As in simple linear regression we can determine the faction of variance explained by the regression. In simple linear regression this value was called the coefficient of determination and denoted r2.  In multiple linear regression we calculate R2 the coefficient of multiple determination which is defined as:

R2 = 1-[SSE/SSTo]

This calculation is simplified by use of the sums of squares from the regression ANOVA table. This definition of the variance explained by the multiple linear regression raises a questions. What  if we want to compare models with different numbers of terms to decide which may be more appropriate?  Recall that each time we add a new term to the equation, we decrease the residual variance and thus increase the explained variance.  So to compare R2 values for models with different numbers of terms is a bit unfair, because the R2 value for the model with a greater number of terms will always be at least a bit higher. To deal with this problem, the adjusted R2 values was invented.  This statistic is a modified version of the R2 value that weights the variance explained by the ratio of total number of observations to the number of variable coefficients used by the model.  The adjusted R2 value is  defined as:

Adjusted R2 = 1 - [ (N-1)/(N-k-1)]*[SSE/SSTo]

As the number of terms in the regression increases, the term [ (N-1)/(N-k-1)] becomes larger. This has the effect of increasing the measure of unexplained variance. As a result, for the adjusted R2 value of a model with k+1 terms to be greater than that of a model with only k terms, the amount by which the error variance decreases must be considerable. One oddity of the adjusted R2 value is that it can have negative values. Such a model is obviously flawed - the additional terms added to the model clearly do not help it to explain any additional variance.

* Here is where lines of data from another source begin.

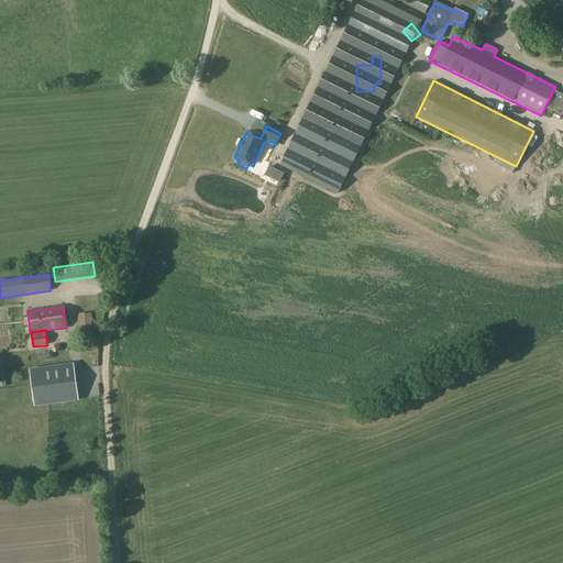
[(2,351),(4,362),(21,359),(19,348),(2,351)]
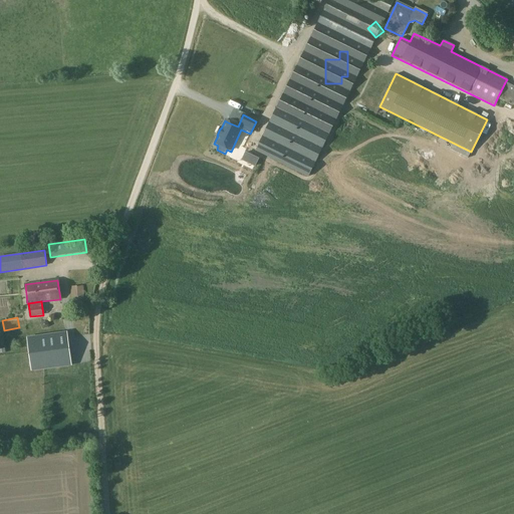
[(67,333),(27,338),(31,370),(71,365),(67,333)]
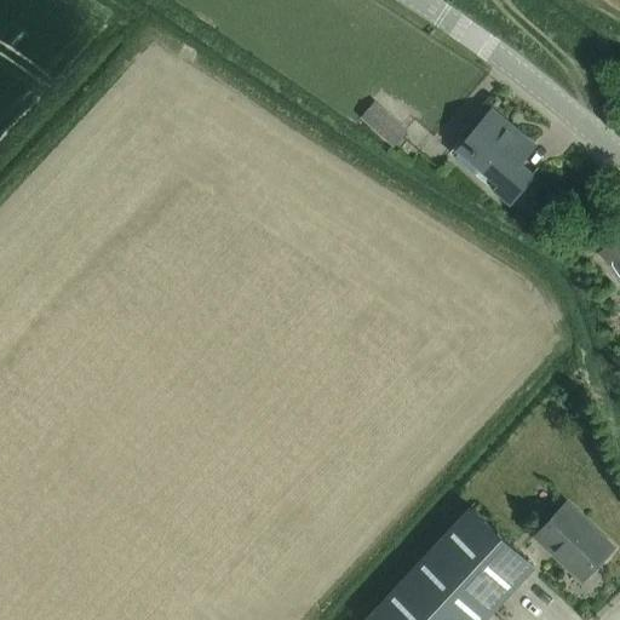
[(395,74),(377,96),(408,124),(426,102),(395,74)]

Still, the concept of negative variance is strange enough that other approaches to compare between models may be appropriate. The F test provides one way of doing this since the degrees of freedom of the F statistic vary with the number of terms. Likewise, the method of orthogonal contrast can be used to assess the relative importance of the various terms. (See the lecture notes on ANOVA analysis for additional information). There are other approaches to this problem, but they are beyond the scope of this class.